Он ненавидел женщин так же, как Курт и мальчик ненавидели старуху сверху. Возможно, именно «чудесный пятнадцатилетний сын» больше всего смущал Тома в странном объявлении, доставившем ему столько хлопот. Детство готово было вот-вот ускользнуть от него, но он влезал в него, словно в штаны, которые стали слишком тесны и не застегиваются, даже если втянуть живот. Взрослый Том никого не интересовал. Никому не нужен был такой невообразимый человек. Он знал, что его мать, сама того не осознавая, переставала любить собственных детей, как только они взрослели.
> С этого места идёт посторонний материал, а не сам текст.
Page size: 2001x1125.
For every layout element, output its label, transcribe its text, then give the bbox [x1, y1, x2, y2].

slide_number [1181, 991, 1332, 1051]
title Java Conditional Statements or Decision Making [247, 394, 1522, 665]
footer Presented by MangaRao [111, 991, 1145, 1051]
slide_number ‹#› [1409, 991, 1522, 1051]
Она теряла уверенность по отношению к себе, и ей достаточно было знать, что у них всё хорошо и они не слишком несчастны. У Тома были уже повзрослевшие сводные сестра и брат, настолько старше его, что им не довелось провести детство вместе. Когда мать госпитализировали (странно представить, что когда-то она тоже приходилась им матерью), они звонили или даже приходили и предлагали помощь. Немного погодя после исчезновения отца его сестра, на двенадцать лет старше Тома, которую он почти никогда не видел, отправила его в Роскильде, чтобы убедить мать поскорей продать летний домик. Сестра не хотела, чтобы отец мог потребовать свою половину – а точнее, Милле, против которой и была направлена вся злоба.

3

Имеется в виду Кай из сказки Ханса Кристиана Андерсена «Снежная королева».